┏━━

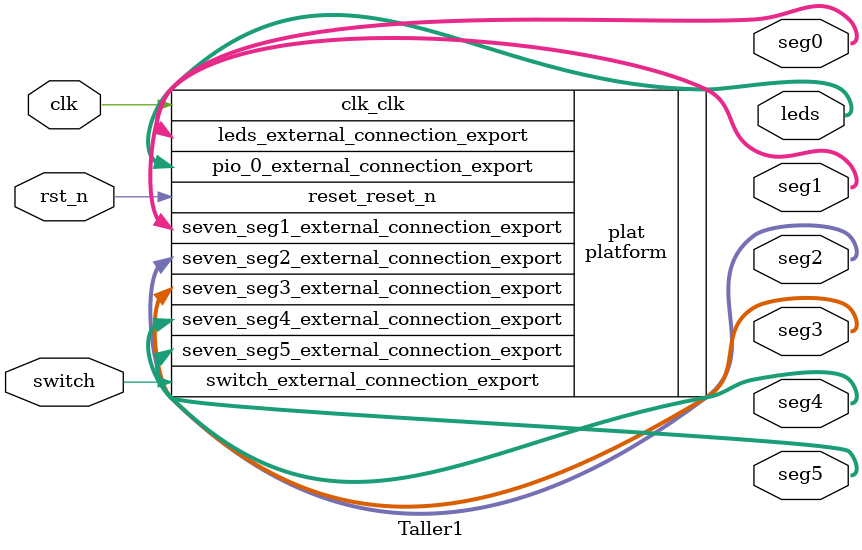
<source format=sv>
module Taller1(input logic	clk,rst_n,
						input logic switch, 
						output logic[6:0] seg0,seg1,seg2,seg3,seg4,seg5, output logic[2:0] leds);
platform plat
(
	.clk_clk(clk),
	.pio_0_external_connection_export(leds),
	.leds_external_connection_export(seg0),
	.seven_seg1_external_connection_export(seg1),
	.seven_seg2_external_connection_export(seg2),
	.seven_seg3_external_connection_export(seg3),
	.seven_seg4_external_connection_export(seg4),
	.seven_seg5_external_connection_export(seg5),
	.switch_external_connection_export(switch),
	.reset_reset_n(rst_n)
);

endmodule
</source>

┗━━

▶ [Exercise objective] None of the pictures should be reproduced; all other material above must be set down exactly.

▶ [Exercise solution]
<source format=sv>
module Taller1(input logic	clk,rst_n,
						input logic switch, 
						output logic[6:0] seg0,seg1,seg2,seg3,seg4,seg5, output logic[2:0] leds);
platform plat
(
	.clk_clk(clk),
	.pio_0_external_connection_export(leds),
	.leds_external_connection_export(seg0),
	.seven_seg1_external_connection_export(seg1),
	.seven_seg2_external_connection_export(seg2),
	.seven_seg3_external_connection_export(seg3),
	.seven_seg4_external_connection_export(seg4),
	.seven_seg5_external_connection_export(seg5),
	.switch_external_connection_export(switch),
	.reset_reset_n(rst_n)
);

endmodule
</source>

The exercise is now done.